October 17, 2008 marked the third anniversary of the Bankruptcy Abuse Prevention and Consumer Protection Act of 2005 ("BAPCPA"). This sweeping bankruptcy reform was designed to eliminate bankruptcy as an option for many would-be filers. While there is no doubt BAPCPA impacted bankruptcy filings both nationally and in West Virginia, recent trends suggest filings are on the rise and could reach pre-BAPCPA levels in the foreseeable future.

The 2005 Boom

The most significant impact of BAPCPA was seen in the weeks and months leading up to it becoming a law as anyone remotely considering bankruptcy rushed to file prior to October 17, 2005 out of fear they would not be able to file thereafter. Nationally, more than two million bankruptcy cases were filed in 2005 representing a 31% increase over the previous year. In West Virginia, filings in 2005 reached 17,750 cases which equates to an increase of 53% over 2004. The prelude to BAPCPA brought about all-time record bankruptcy filings both nationally and in West Virginia.

The Lull

Given the 2005 boom, 2006 was a very slow year for bankruptcies. National filings totaled 617,660 which equaled only 30% of the 2005 caseload. The decrease in West Virginia was even more dramatic as filings plummeted to 3033 cases, or roughly 18% of 2005 filings. Many pointed to the 2006 figures as evidence that BAPCPA served its purpose and believed this would be the norm in the post-BAPCPA era. This has not proven to be the case.

The Resurgence

In 2007, total filings rose to over 850,000 nationally, a 38% increase as compared to 2006. The 38% increase experienced nationally in 2007 was higher than the 31% increase experienced between 2004 and 2005 during the bankruptcy boom. In West Virginia, total filings in 2007 reached 4,492 resulting in a 48% increase over 2006 figures. While an increase in 2007 was expected given the drought of filings in 2006, the rate at which bankruptcies increased may have surprised many.

The Climb Continues

Bankruptcy filings through the third quarter of 2008 have continued an upward climb. For the first three quarters of 2008, national bankruptcy filings totaled approximately 801,000 which was a 29% increase as compared to the first three quarters of 2007. Assuming this trend continues, national filings will exceed 1,100,000 cases this year.

West Virginia has also experienced double digit bankruptcy growth through September 30, 2008, although at a slower pace than the national rate. In the first three quarters of 2008, West Virginians filed 3,909 bankruptcy cases representing a 19% increase over the first three quarters of 2007. West Virginia is on pace for approximately 5,300 bankruptcy filings this year.

The Outlook

Given the current state of the economy, the trend of increased bankruptcy filings is likely to continue beyond 2008. Typically, there is a six to nine month lag between the time a debtor falls on hard economic times and the actual filing of a bankruptcy petition. With the current economic climate of increased unemployment, high energy prices, a depressed housing market and a declining stock market, bankruptcies will likely continue to rise well into 2009 and possibly beyond.

If bankruptcy filings continue their upward trend, we may return to pre-BAPCPA levels in the foreseeable future. In the three-year period leading up to 2005, average filings were approximately 1,600,000 nationally and 11,000 in West Virginia. While we are still well-short of those benchmarks, filings could return to pre-BAPCPA levels within three to five years if the economy doesn't improve dramatically. If 1,100,000 cases are filed nationally this year and we continue to experience 20% or more growth in filings each year, we would reach pre-BAPCPA levels in about three years. In West Virginia, if filings end up being around 5,300 this year and we experience 20% growth each year, it will take approximately four to five years to reach pre-BAPCPA levels.

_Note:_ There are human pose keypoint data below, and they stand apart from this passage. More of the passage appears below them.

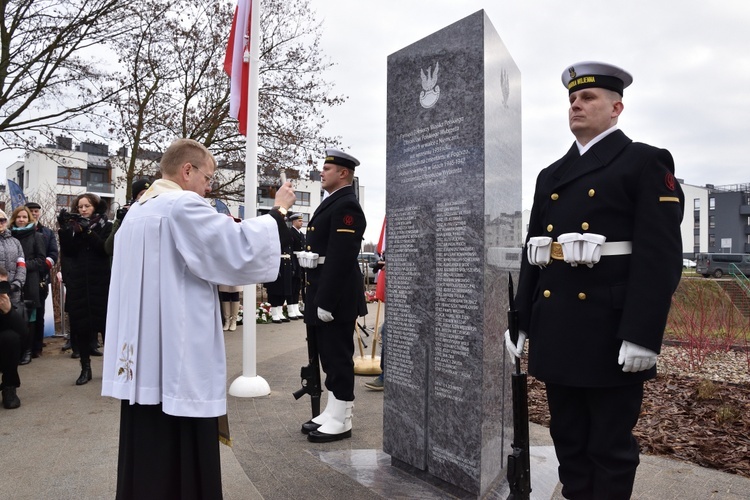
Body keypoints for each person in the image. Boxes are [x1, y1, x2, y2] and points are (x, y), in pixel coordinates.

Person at [505, 61, 684, 500]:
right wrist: (521, 319)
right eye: (572, 99)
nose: (576, 105)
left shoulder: (644, 162)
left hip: (610, 328)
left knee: (609, 445)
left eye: (588, 98)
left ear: (616, 108)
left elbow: (659, 256)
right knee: (568, 438)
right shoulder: (551, 175)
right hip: (559, 323)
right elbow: (536, 251)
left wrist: (642, 333)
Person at [101, 138, 295, 499]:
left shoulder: (136, 212)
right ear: (187, 170)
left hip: (143, 356)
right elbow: (235, 248)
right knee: (182, 448)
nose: (209, 187)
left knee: (146, 446)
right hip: (177, 354)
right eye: (208, 177)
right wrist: (278, 212)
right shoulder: (181, 205)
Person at [299, 149, 367, 443]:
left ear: (344, 173)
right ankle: (333, 410)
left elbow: (341, 257)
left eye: (327, 168)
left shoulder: (347, 206)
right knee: (327, 354)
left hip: (335, 295)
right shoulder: (332, 203)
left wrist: (325, 301)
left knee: (338, 355)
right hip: (322, 290)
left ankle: (343, 419)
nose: (322, 172)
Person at [57, 193, 113, 384]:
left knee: (106, 326)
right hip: (79, 281)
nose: (83, 210)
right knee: (80, 324)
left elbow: (103, 249)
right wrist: (64, 228)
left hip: (101, 280)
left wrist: (87, 231)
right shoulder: (74, 228)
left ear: (95, 207)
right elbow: (69, 251)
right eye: (80, 206)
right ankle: (85, 368)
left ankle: (111, 369)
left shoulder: (107, 225)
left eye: (87, 206)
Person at [9, 206, 47, 365]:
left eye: (25, 217)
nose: (22, 220)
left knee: (30, 319)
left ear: (29, 219)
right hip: (12, 282)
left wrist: (22, 266)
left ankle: (28, 351)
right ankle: (14, 351)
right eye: (19, 217)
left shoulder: (37, 236)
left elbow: (41, 260)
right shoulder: (8, 236)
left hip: (30, 283)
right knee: (13, 318)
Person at [25, 202, 59, 358]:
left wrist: (42, 267)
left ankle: (37, 347)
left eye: (36, 211)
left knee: (39, 313)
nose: (34, 213)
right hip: (22, 278)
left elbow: (53, 254)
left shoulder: (47, 232)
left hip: (40, 278)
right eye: (30, 211)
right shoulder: (15, 231)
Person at [0, 266, 26, 409]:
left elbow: (24, 337)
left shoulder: (6, 303)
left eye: (3, 284)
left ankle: (9, 387)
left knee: (11, 338)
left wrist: (9, 312)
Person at [104, 178, 152, 256]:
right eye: (142, 194)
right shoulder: (126, 216)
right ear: (135, 198)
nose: (146, 197)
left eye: (150, 194)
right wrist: (122, 221)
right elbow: (109, 248)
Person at [263, 217, 293, 324]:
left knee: (284, 290)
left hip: (285, 264)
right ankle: (274, 313)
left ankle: (279, 312)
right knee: (275, 290)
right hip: (277, 263)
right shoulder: (272, 233)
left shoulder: (286, 233)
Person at [0, 210, 26, 314]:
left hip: (13, 293)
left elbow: (21, 266)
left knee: (12, 327)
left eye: (2, 220)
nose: (0, 223)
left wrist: (17, 284)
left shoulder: (16, 242)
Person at [286, 212, 305, 320]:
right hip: (293, 261)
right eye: (299, 221)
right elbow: (290, 250)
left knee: (298, 286)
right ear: (293, 221)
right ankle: (290, 309)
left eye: (302, 221)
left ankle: (295, 307)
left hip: (300, 262)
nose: (301, 222)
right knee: (292, 286)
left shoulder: (301, 234)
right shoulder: (290, 233)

As we analyze the effectiveness of BAPCPA on its third anniversary, it appears to have produced mixed results. On the one hand, there is no doubt BAPCPA caused a dramatic drop in bankruptcy filings which remain well-short of levels experienced before BAPCPA became a law. On the other hand, trends over the last 21 months suggest bankruptcies are making a come-back and it is quite possible we could reach pre-BAPCPA levels in three to five years, especially given the current status of the economy. Thus, while BAPCPA slowed the bankruptcy train down, it didn't bring it to a screeching halt.

*As seen in the October 17th issue of The State Journal. 

*This article is based upon statistical information made available by the American Bankruptcy Institute and the Offices of the Clerks of the United States Bankruptcy Courts for the Northern and Southern Districts of West Virginia.